A Longstanding Relationship
As Houston's oldest women's volunteer organization, The Blue Bird Circle has made a mark once again on the future of pediatric neurology. Their gift builds on a longtime, successful partnership between two of the city's most venerable organizations dedicated to the diagnosis, treatment, and follow-up care of children with neurological disorders — The Blue Bird Circle and the treatment clinic that bears its name.
Making Progress Today — and Tomorrow
"Blue Bird contributions will help bring in the very best talent in pediatric neurology and will continue to support the clinic's daily operations," says Mary Kay Coleman, first vice president of membership for The Blue Bird Circle and former clinic chairman.

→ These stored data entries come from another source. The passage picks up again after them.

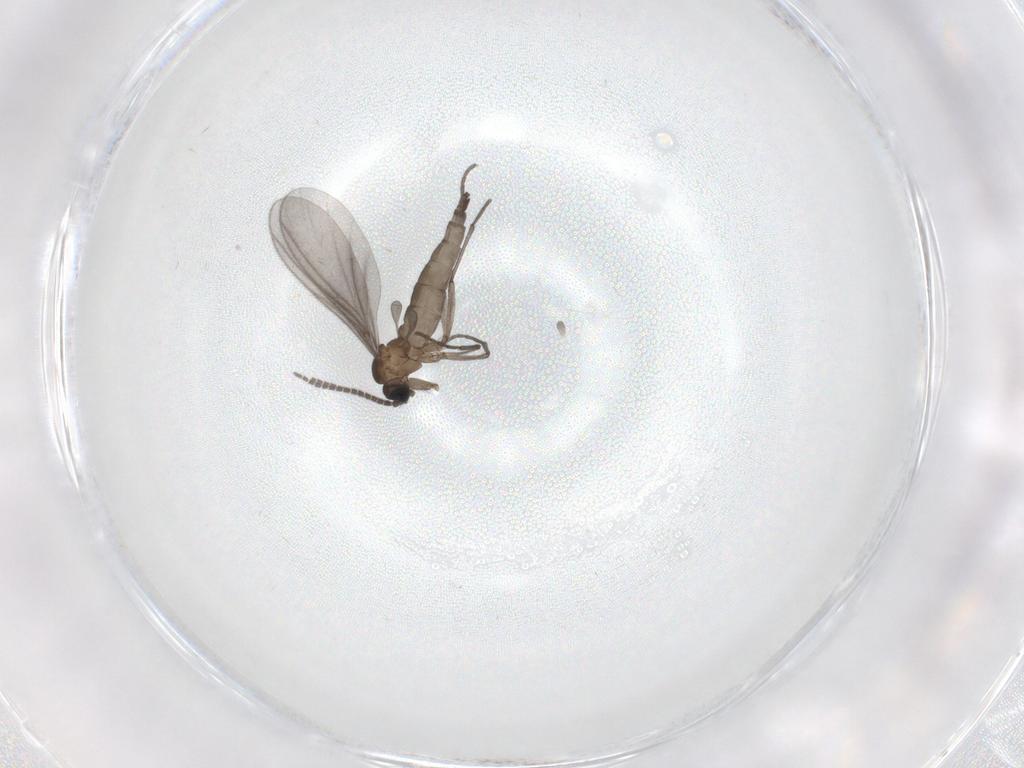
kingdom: Animalia
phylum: Arthropoda
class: Insecta
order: Diptera
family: Sciaridae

And the Circle's appreciation for molecular research on tomorrow's treatments distinguishes them among other service organizations focused just on the here and now. For example, the organization's initial backing of the research of Dr. Huda Zoghbi, Director of the Jan and Dan Duncan Neurological Research Institute at Texas Children's Hospital and Professor of Pediatrics at Baylor College of Medicine, played an integral role in Dr. Zoghbi's 1999 discovery of the defective gene that causes Rett syndrome. The Blue Bird Circle's latest donation will undoubtedly help unearth additional groundbreaking discoveries.
About The Blue Bird Circle
Since its founding in 1923, The Blue Bird Circle has contributed more than $20 million in vital funding to Circle philanthropies, and has enriched the community through compassionate service and giving for children with medical needs.

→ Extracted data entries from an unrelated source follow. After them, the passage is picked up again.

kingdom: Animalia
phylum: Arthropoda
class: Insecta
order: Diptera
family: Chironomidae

In 1951 The Blue Bird Circle founded The Blue Bird Circle Clinic for Pediatric Neurology at The Methodist Hospital and was its sole source of financial support until 1998, when it affiliated with Texas Children's. Today, it is one of the world's largest pediatric neurology divisions and treatment centers. Over the years, The Blue Bird Circle has contributed over $7 million in vital support to the 18-exam-room clinic that now sees about 12,000 patients each year.

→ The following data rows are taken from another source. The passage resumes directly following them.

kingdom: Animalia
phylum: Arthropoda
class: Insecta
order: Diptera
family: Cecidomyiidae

Yet the Circle's commitment extends far beyond financial support. Currently, 40 highly trained volunteer members regularly don their blue smocks and serve as clinic support staff, answering phones and greeting and registering patients. Blue Bird volunteers log more than 5,000 hours a year in administrative assistance — the equivalent of three full-time employees — and help keep the clinic's operating costs to a minimum.
Through grassroots efforts and a singular focus, Blue Bird members have provided sustained support for pediatric neurology, year in and year out — and will continue to do so for years to come.